To remedy the problem, RCC now offers a support system that can guide students through the tricky process of applying for financial aid. The college retrained financial aid staff on the latest federal regulations, and has been in daily contact with the US Department of Education.
While the college must still handle some costs up front, the speed of reimbursements has accelerated, she said.
“We’re making significant progress,” she said. “They are gaining confidence.”
The college was also facing a substantial deficit, with little money left in reserve. In the spring, the Legislature authorized $3 million to shore up the school’s finances.
Roberson said the college was not spending efficiently and she tried to cut costs without hurting academics.
The college’s administration is aggressively seeking more grants, and is working to bolster fund-raising, she said. Chertavian said financial stability is crucial to the college’s success.
“This college both deserves and needs resources,” he said.
The newfound sense of progress stands in stark contrast to recent years, when the college faced a series of controversies that led to president Terrence Gomes stepping down in June 2012.
The state auditor’s office found a range of financial lapses at the college’s Reggie Lewis Track and Athletic Center, and Roberson found the facility had been run with little oversight from the college. Under a new chief financial officer, the center has been brought into the fold, she said.

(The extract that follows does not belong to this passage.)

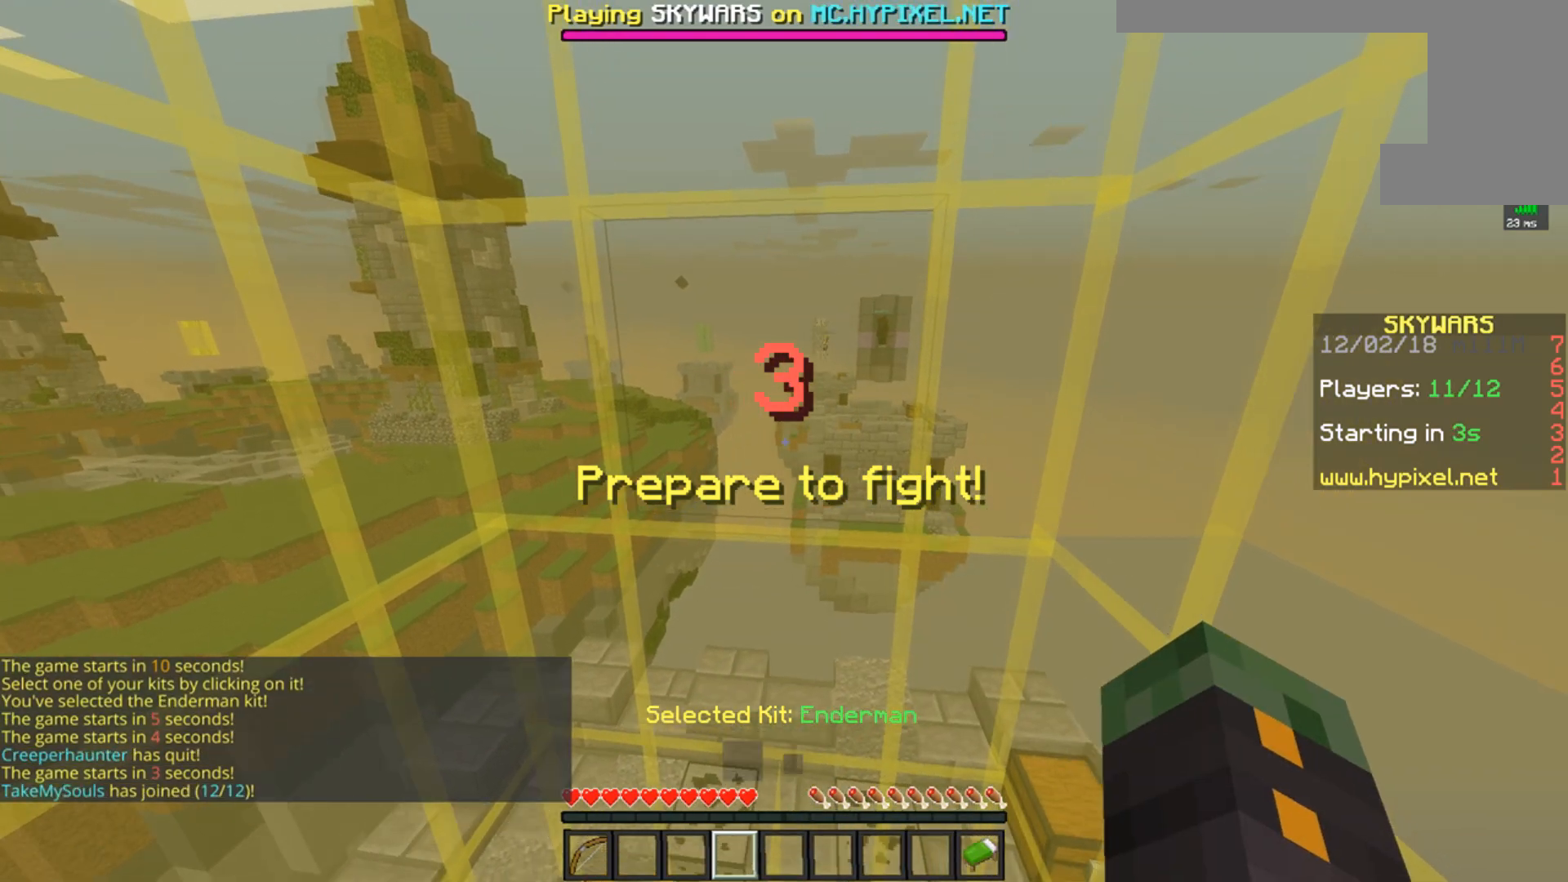
{"keys": [], "mouse": [], "events": [[100, "a", "down"], [250, "a", "up"]]}
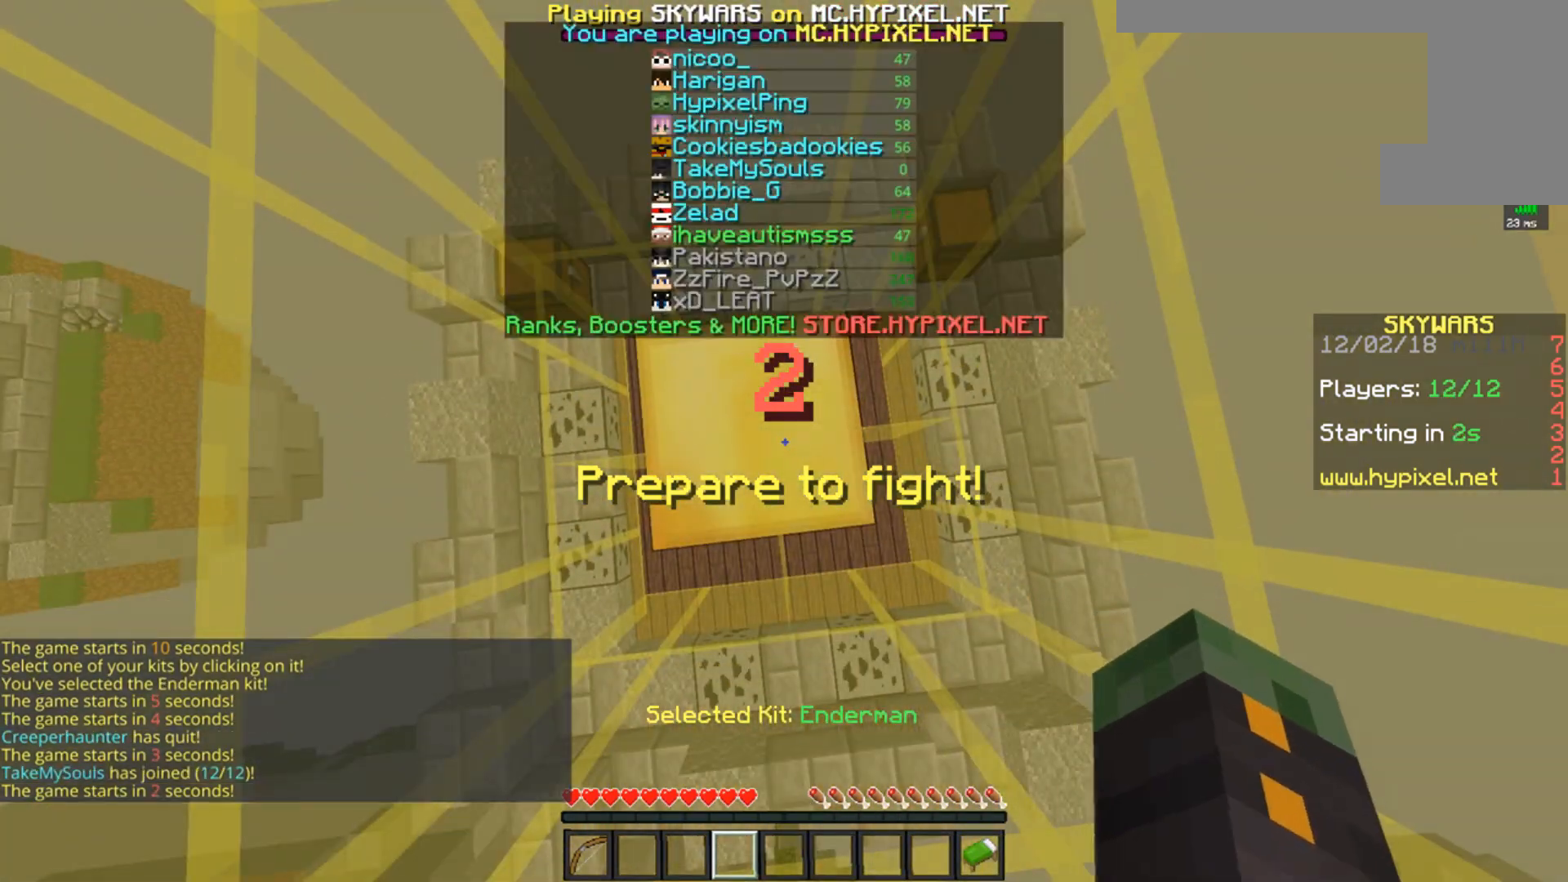
{"keys": ["w"], "mouse": [], "events": [[383, "w", "down"]]}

RCC had also come under investigation for failing to investigate and report sexual crimes on campus, including allegations against two employees.
In March 2013, the college released a report that found that senior administrators had not properly reported allegations of sexual assault and in one case had apparently paid a student to keep quiet.
Now, all mandatory reporters have received training on the proper procedures for handling allegations of sexual assaults and reporting them as required under federal law.
“We’re in full compliance,” she said.
In its most recent information required under the Clery Act, RCC said it had received no reports of sexual offenses on campus in 2013. As a commuter school with a small campus, the college will typically have fewer reports of crimes than a residential campus, Roberson said.
Students and recent graduates say they largely felt removed from the controversy swirling around the school, and that they didn’t believe it affected the quality of the classes. Kevin Small Jr., 20, who graduated in the spring with a degree in business administration, said his overall experience at the school was extremely positive.
Small grew up in Dorchester and chose Roxbury Community College to help him adjust to college academics. He initially thought he would take just a few classes before transferring to a four-year school, but wound up staying the full two years.
“I didn’t want to leave because the experience was so strong,” he said.
Now a student at Suffolk University, Small said his time at RCC prepared him well.
Roberson said that while handling immediate problems has consumed much of her time, it gave her greater insight into the college's inner workings.